EXCERPT |
________________

A Chelsea area property owner and real estate broker has been indicted in connection with procurement fraud and falsifying a lead inspection report, Attorney General Martha Coakley announced last week.
Nidia Peguero, age 39, of Chelsea, was indicted on Thursday by a Suffolk County Grand Jury on the charges of Procurement Fraud (2 counts) and Uttering False or Forged Records.
“Exposure to lead can be extremely dangerous, especially for young children,” Coakley said. “We allege that this defendant falsified a lead inspection report in order to be able to accept government-funded housing assistance payments from a tenant with three children under six years old.”
The AG’s Office began an investigation into this matter after it was referred by the Department of Public Health. Authorities allege that in October 2011, Peguero, a licensed realtor, submitted a falsified lead inspection compliance letter for a Chelsea property her husband owned to the Metropolitan Boston Housing Partnership (MBHP) in order for him to be approved as a landlord eligible to receive government-funded rental assistance payments.

________________

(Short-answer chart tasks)
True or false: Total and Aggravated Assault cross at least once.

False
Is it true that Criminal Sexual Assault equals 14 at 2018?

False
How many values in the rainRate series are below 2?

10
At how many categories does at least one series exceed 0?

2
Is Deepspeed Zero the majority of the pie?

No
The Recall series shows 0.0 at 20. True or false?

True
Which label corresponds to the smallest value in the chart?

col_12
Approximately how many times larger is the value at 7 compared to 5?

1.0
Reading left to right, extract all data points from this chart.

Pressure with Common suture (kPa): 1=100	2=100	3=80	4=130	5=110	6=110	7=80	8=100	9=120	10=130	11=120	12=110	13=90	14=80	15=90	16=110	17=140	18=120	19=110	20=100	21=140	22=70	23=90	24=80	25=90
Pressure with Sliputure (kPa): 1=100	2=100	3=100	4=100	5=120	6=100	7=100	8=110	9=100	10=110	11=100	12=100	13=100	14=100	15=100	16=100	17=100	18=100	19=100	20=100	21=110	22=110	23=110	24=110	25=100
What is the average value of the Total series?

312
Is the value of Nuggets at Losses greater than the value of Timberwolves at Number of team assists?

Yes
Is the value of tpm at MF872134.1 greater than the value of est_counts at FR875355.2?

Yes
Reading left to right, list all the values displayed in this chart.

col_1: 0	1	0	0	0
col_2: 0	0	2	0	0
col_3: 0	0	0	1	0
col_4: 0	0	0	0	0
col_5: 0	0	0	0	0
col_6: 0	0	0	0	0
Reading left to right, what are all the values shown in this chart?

________________

REQUIRED TASKS |
• 1. Reproduce the part of the news report that opens with the words containing "A Chelsea area" and closes with "announced last week.".
• 2. According to the news report, which agency referred the matter to the Attorney General's Office?

ANSWERS BELOW |
• 1.
A Chelsea area property owner and real estate broker has been indicted in connection with procurement fraud and falsifying a lead inspection report, Attorney General Martha Coakley announced last week.

• 2. The Department of Public Health.